A Rigid Problem About A Rigid Hoop

Hmm yeah I should have mentioned that.

Looking at the initial diagram: Find the sum of the forces in the Y direction. I will set up and to the right as positive. If $\theta$ is the acute angle between T2 and the horizontal, then the sum is

$T2 \sin \theta - mg = 0$

$T2 \sin \theta = mg$

$T2 = \frac{mg}{\sin \theta}$

Find the sum in the X direction:

$T2 \cos \theta - T1 = 0$

$T1 = T2 \cos \theta$

Plug in T2:

$T1 = (\frac{mg}{\sin \theta}) \times \cos \theta$

$T1 = mg \times \cot \theta$

Looking at the Y direction in the end diagram:

$T1 - T2 \cos \theta - mg = 0$

$T1 = T2 \cos \theta + mg$

However, we know that T2 in the end is zero (what I explained in my solution).

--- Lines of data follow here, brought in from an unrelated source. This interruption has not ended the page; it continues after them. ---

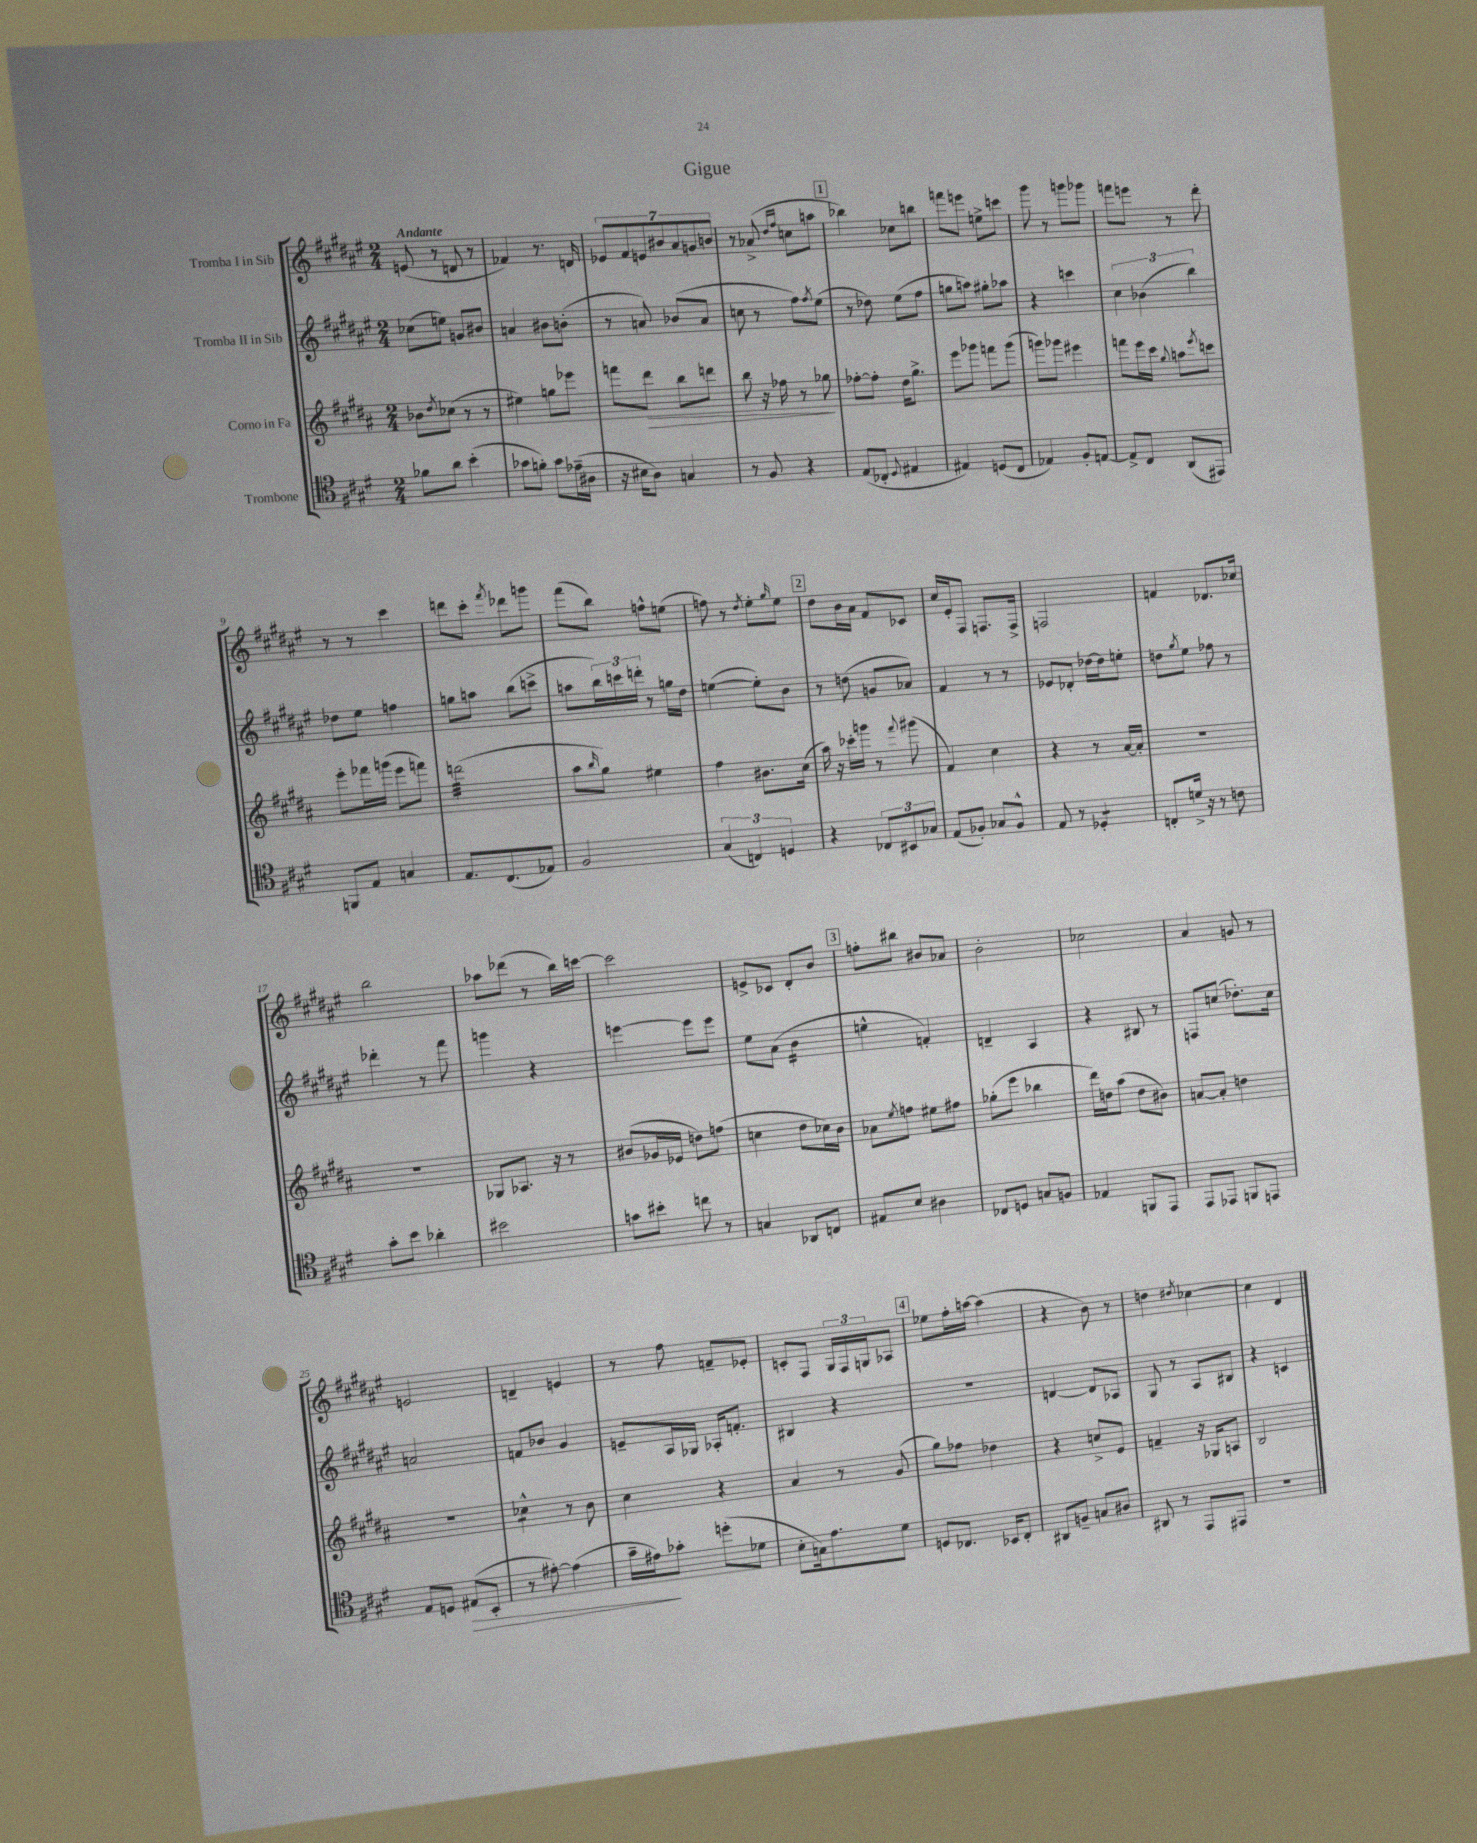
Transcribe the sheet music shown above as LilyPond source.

\header { title = "Gigue" }
<<
\new StaffGroup <<
\new Staff = "s0" \with { instrumentName = "Tromba I in Sib" } {
    \clef treble \key fis \major \numericTimeSignature \time 2/4 \tempo "Andante"
    e'8( r8 d'8 r8 |
    fes'4) r8. d'16 |
    \tuplet 7/4 { ees'8 fis'8 e'8 bis'8 ais'8 g'8 b'8 } |
    r8 aes'8->( \grace { dis''16 fis''16 } c''8 a''8 |
    \mark \markup { \box "1" } bes''4) ces''8 b''8 |
    f'''8 e'''8 e''8-> c'''8 |
    gis'''8 r8 g'''8 ges'''8 |
    f'''8 e'''8 r8 dis'''8-. |
    r8 r8 cis'''4 |
    d'''8 cis'''8-. \acciaccatura { fis'''8 } des'''8 g'''8 |
    fis'''8( b''8) f''8-^ e''8( |
    f''8) r8 \acciaccatura { dis''8 } eis''8-. \grace { gis''16 } eis''8 |
    \mark \markup { \box "2" } dis''8 b'16 ais'16 fis'8 ces'8 |
    cis''16 eis'16-. fis8 f8. f16-> |
    f2 |
    f'4 des'8. ces''16 |
    b''2 |
    aes''8 des'''8( r8 b''16) c'''16~ |
    c'''2 |
    e'8-> ces'8 dis'8-. b'8 |
    \mark \markup { \box "3" } f''8-. bis''8 bis'8 aes'8 |
    b'2-. |
    ces''2 |
    ais'4 g'8 r8 |
    e'2 |
    d'4-- e'4 |
    r8 fis''8 f'8-- ees'8-. |
    c'8-. fis8 \tuplet 3/2 { gis16 fis16 g16 } aes8 |
    \mark \markup { \box "4" } ees''8 fis''16-. a''16~ a''4( |
    r4 b'8) r8 |
    d''4 \acciaccatura { dis''8 } ces''4~ |
    ces''4 dis'4 \bar "|." |
}
\new Staff = "s1" \with { instrumentName = "Tromba II in Sib" } {
    \clef treble \key fis \major \numericTimeSignature \time 2/4
    ces''8( e''8) g'8 bis'8 |
    a'4 bis'8 b'8-.( |
    r8 a'8) bes'8( a'8 |
    c''8 r8 fis''8) \acciaccatura { fis''8 } eis''8( |
    \mark \markup { \box "1" } r8 des''8) eis''8( fis''8 |
    g''8 a''8) gis''8-. aes''8 |
    r4 c'''4 |
    \tuplet 3/2 { cis''4 bes'4( b''4) } |
    des''8 eis''8 f''4 |
    g''8 a''8 b''8( c'''8-> |
    a''8 \tuplet 3/2 { b''16) c'''16 d'''16-. } r8 g''16 dis''16 |
    e''4~( e''8-.) b'8 |
    \mark \markup { \box "2" } r8 d''8( g'8 aes'8) |
    fis'4 r8 r8 |
    ees'8 des'8-. des''16~ des''16 e''8-. |
    d''8 \acciaccatura { gis''8 } eis''8 fes''8 r8 |
    des'''4-. r8 fis'''8 |
    g'''4 r4 |
    e'''4~ e'''8 e'''8 |
    eis''8 ais'8( b'4:16 |
    \mark \markup { \box "3" } e''4-^ f'4-.) |
    d'4-- ais4 |
    r4 bis8 r8 |
    f8 c''8( des''8.-.) c''16 |
    a'2 |
    f'8 bes'8 gis'4 |
    e'8-- ais16 ges16 aes16-. f'8.-. |
    bis4 r4 |
    \mark \markup { \box "4" } R2 |
    d'4~ d'8 aes8 |
    gis8 r8 ais8 bis8 |
    r4 c'4 \bar "|." |
}
\new Staff = "s2" \with { instrumentName = "Corno in Fa" } {
    \clef treble \key b \major \numericTimeSignature \time 2/4
    bes'8 \acciaccatura { dis''8 } ces''8( r8 r8 |
    eis''4) g''8 ees'''8 |
    f'''8 dis'''8\> b''8 d'''8 |
    b''8 r16 fes''16 r8 ges''8\! |
    \mark \markup { \box "1" } fes''8~-. fes''8-. dis''16 gis''8.-> |
    e'''8 ges'''8 f'''8 ges'''8( |
    g'''8) ges'''8 eis'''4 |
    f'''8 e'''16 cis'''16 \appoggiatura { gis''8 } a''8 \acciaccatura { e'''8 } c'''8 |
    e'''8-. fes'''16 g'''16( e'''8 f'''8) |
    d'''2:32( |
    ais''8 \grace { b''16 } gis''8) eis''4 |
    fis''4 bis'8. cis''16( |
    \mark \markup { \box "2" } ais''16) r16 ces'''16-. g'''16 r8 \appoggiatura { fis'''8 } gis'''8( |
    fis'4) cis''4 |
    r4 r8 ais'16~ ais'16-. |
    R2 |
    R2 |
    ges8 aes8. r16 r8 |
    bis'8( ges'16 ees'16 d''8) f''8( |
    c''4 dis''8 ces''16) b'16 |
    \mark \markup { \box "3" } aes'8 \acciaccatura { e''8 } f''8 eis''8 fis''8 |
    ges''8-.( e'''8 bes''4 |
    dis'''16) d''16 ais''8( d''8 bis'8) |
    a'8~ a'8-. d''4 |
    R2 |
    ces''4:8-^ r8 b'8 |
    cis''4 r4 |
    ais'4 r8 gis'8( |
    \mark \markup { \box "4" } gis''8) fes''8 des''4 |
    r4 c''8-> e'8 |
    f'4-- r16 ges16 a8 |
    b2 \bar "|." |
}
\new Staff = "s3" \with { instrumentName = "Trombone" } {
    \clef tenor \key e \major \numericTimeSignature \time 2/4
    fes'8 a'8 b'4-.( |
    ges'8 f'8-.) ges'8 ees'16--( ais16 |
    r16 bis16 a8) g4 |
    r8 fis8 r4 |
    \mark \markup { \box "1" } e8( ces8-. \appoggiatura { dis8 } eis4 |
    eis4) d8( cis8 |
    ees4) fis8-. e8~ |
    e8-> cis8 a,8( eis,8) |
    f,8 e8 g4 |
    e8. cis8.( ees8) |
    fis2 |
    \tuplet 3/2 { gis4( c4) d4 } |
    \mark \markup { \box "2" } r4 \tuplet 3/2 { ces8 bis,8 ges8 } |
    e8( fes8-.) ges8 fes8-^ |
    e8 r8 des4:8-. |
    c8-. d'16-> r16 r8 c'8 |
    gis'8-. b'8 aes'4-. |
    bis'2 |
    g'8 bis'8-. c''8 r8 |
    g4 aes,8 c8 |
    \mark \markup { \box "3" } eis8 b8 ais4 |
    ces8 d8 g8 f8 |
    ees4 f,8 e,8 |
    e,8 ees,8 f,8 e,8 |
    e8 d8 eis8\>( b,8-. |
    r8 eis'8~-.) eis'4( |
    gis'16-- eis'16\!) ges'8-. d''8-.( des'8 |
    b8-. g16) e'8. dis'8 |
    \mark \markup { \box "4" } d8 ces8. bes,16 ces8-. |
    ais,8 f8-- g8 ais8 |
    ais,8 r8 e,8 eis,8 |
    r2 \bar "|." |
}
>>
>>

So,

$T1 = mg$

This shows that the initial T1 is $\cot \theta$ times greater than the final T1. But in $\cot \theta$ can be greater than or less than 1. (Greater than if $\theta > 45^\circ$ , less than if $\theta < 45^\circ$ . So depending on $\theta$ , T1 could be increasing or decreasing.

They actually point in opposite directions. See how in the initial diagram T1 and the x-component of T2 are in opposite directions? It's the same thing in the end diagram, just rotated 90 degrees.